Zitat von Prof. Dr. Normen Langner: "„Unsere Aufgabe ist es, den Status Quo der drei am Projekt beteiligten Hochschulen festzustellen."
Zitat von David Voellner: „Bei der Treibhausgasbilanzierung verfolgen wir einen ganzheitlichen Ansatz – wir versuchen also, jegliche Emissionsquellen zu berücksichtigen.“

Treibhausgasbilanzierung nach dem Greenhouse Gas Protocol

Drei von insgesamt zehn Arbeitspaketen des Projekts leitet die THWS, darunter das Arbeitspaket 2, „CO2-Footprint - Bilanzierung und Einsparpotenziale“. Das Projektteam erarbeitet dafür gerade eine Treibhausgasbilanz. Dabei verfolge man einen ganzheitlichen Ansatz, erklärt David Voellner, der neben seinem Masterstudium an der THWS bei REKLINEU arbeitet: „Wir versuchen, jegliche Emissionsquellen zu berücksichtigen und mit in die Klimabilanz einzubeziehen.“

Bei der Bilanzierung richtet sich das Projektteam nach dem sogenannten Greenhouse Gas Protocol (GHG Protocol), einem transnationalen Standard zur Bilanzierung von CO2-Emissionen, der durch die Zusammenarbeit des World Resources Institute (WRI) und dem World Business Council for Sustainable Development (WBCSD) entstanden ist. Die Treibhausgasemissionen, die in die Klimabilanz eines Unternehmens oder einer Organisation einfließen, unterteilen sich im GHG Protocol in drei Kategorien, auch „Scopes“ genannt.

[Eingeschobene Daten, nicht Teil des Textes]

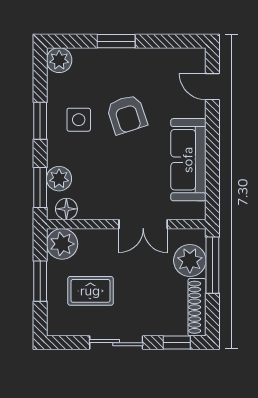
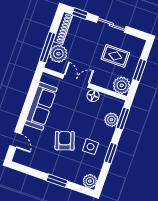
floor lamp: (66, 209) -> (93, 96), moved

Scope 1 umfasst alle direkten Emissionen, die vor Ort entstehen, zum Beispiel Verbrennungs- oder Laborprozesse. Aber „auch die Emissionen des Fuhrparks der THWS oder das Auto des Präsidenten zählen da mit rein“, schildert Voellner. Scope-2-Emissionen sind hingegen indirekte Emissionen, die durch Energieprozesse entstehen, zum Beispiel durch eingekauften Strom oder Fernwärme. Auch unter Scope 3 werden indirekte Emissionen bilanziert - und zwar solche, die entlang der Wertschöpfungskette entstanden sind. „Dazu zählen hier vor allem Emissionen, die bei der Produktion und dem Transport von Papier oder Reinigungsmitteln angefallen sind, die die THWS einkauft“, erläutert Voellner.

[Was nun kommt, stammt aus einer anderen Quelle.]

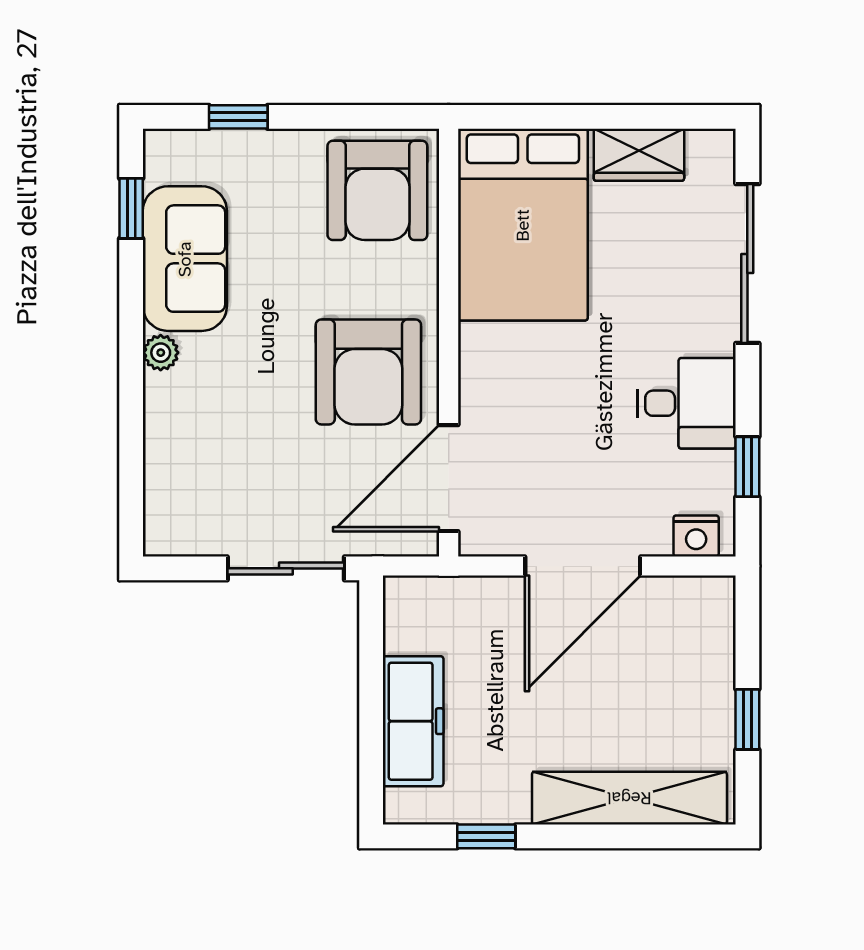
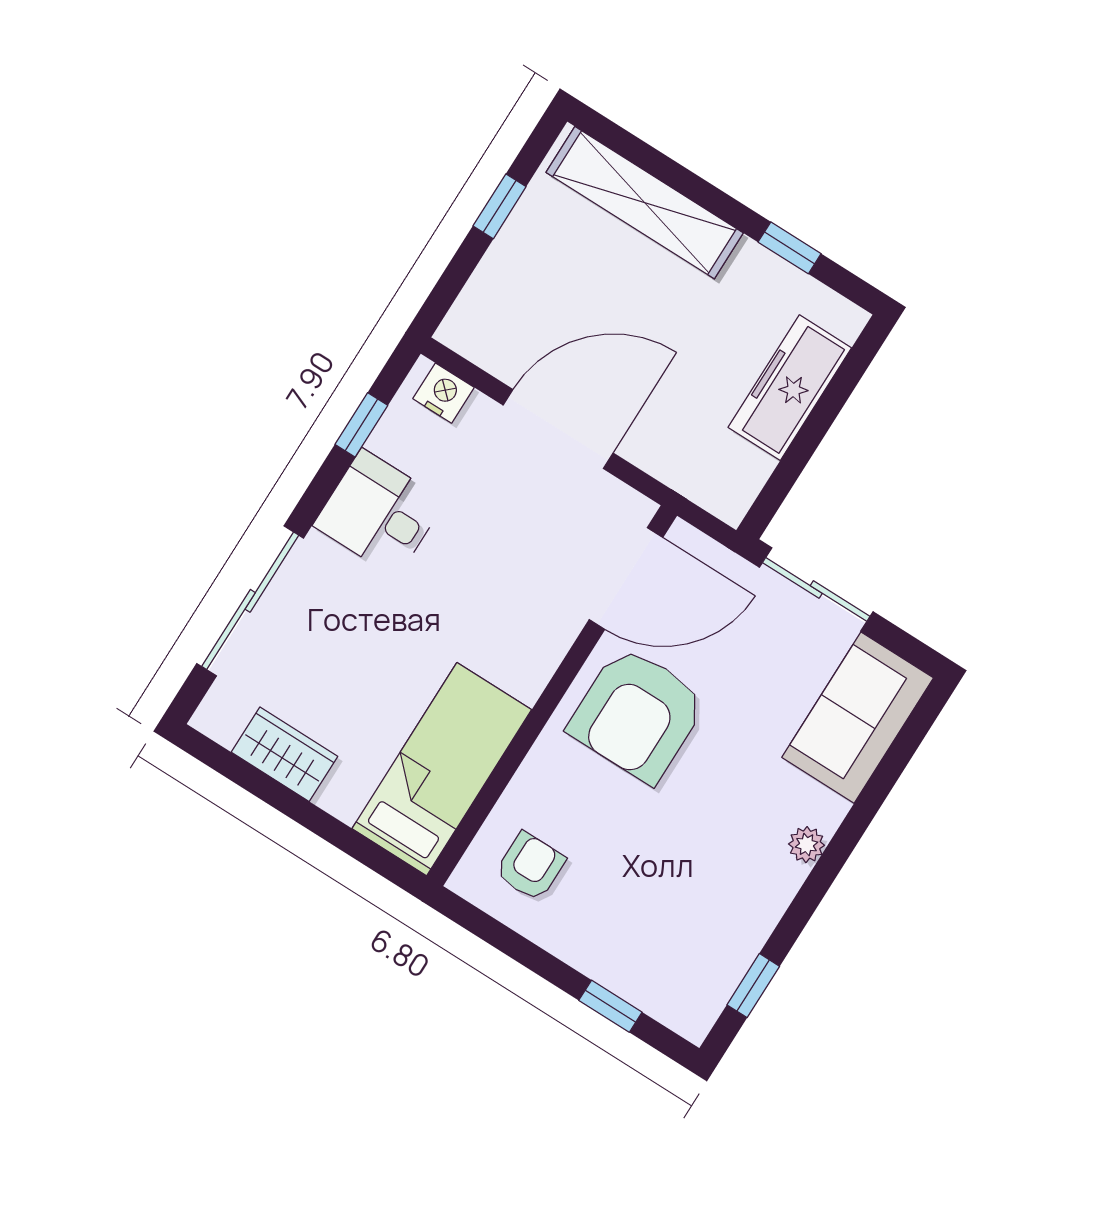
armchair: (377, 190) -> (530, 866), width x0.53, depth x0.53
bed: (523, 225) -> (442, 769), width x0.67
sofa: (185, 259) -> (858, 718), moved
armchair: (368, 372) -> (637, 714), turned 180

Ein Bild von Prof. Dr. Normen Langner.
Prof. Dr. Normen Langner lehrt an der Fakultät Architektur und Bauingenieurwesen. Im Projekt REKLINEU leitet er das Arbeitspaket „CO2-Footprint“ (© Stefanie Wassermaier)
Ein Bild von David Voellner.
David Voellner studiert den Masterstudiengang Integrales Bauen und Planen an der THWS. Seinen Schwerpunkt hat er dabei auf Forschung gelegt (© David Voellner)

Eine Frage der Daten

„Die Herangehensweise für die Erstellung der Klimabilanz stand von Anfang an fest, da es mit BayCalc bereits ein entsprechendes Tool gab“, erläutert Prof. Dr. Langner. BayCalc ist ein Tool für die Treibhausgasbilanzierung, an dessen Entwicklung die THWS im Netzwerk Hochschule und Nachhaltigkeit Bayern (BayZeN) beteiligt war. Die Daten, die für die Erstellung der Klimabilanz notwendig sind, sind darin schon recht genau beschrieben. Die Herausforderung besteht allerdings darin, an diese Daten heranzukommen.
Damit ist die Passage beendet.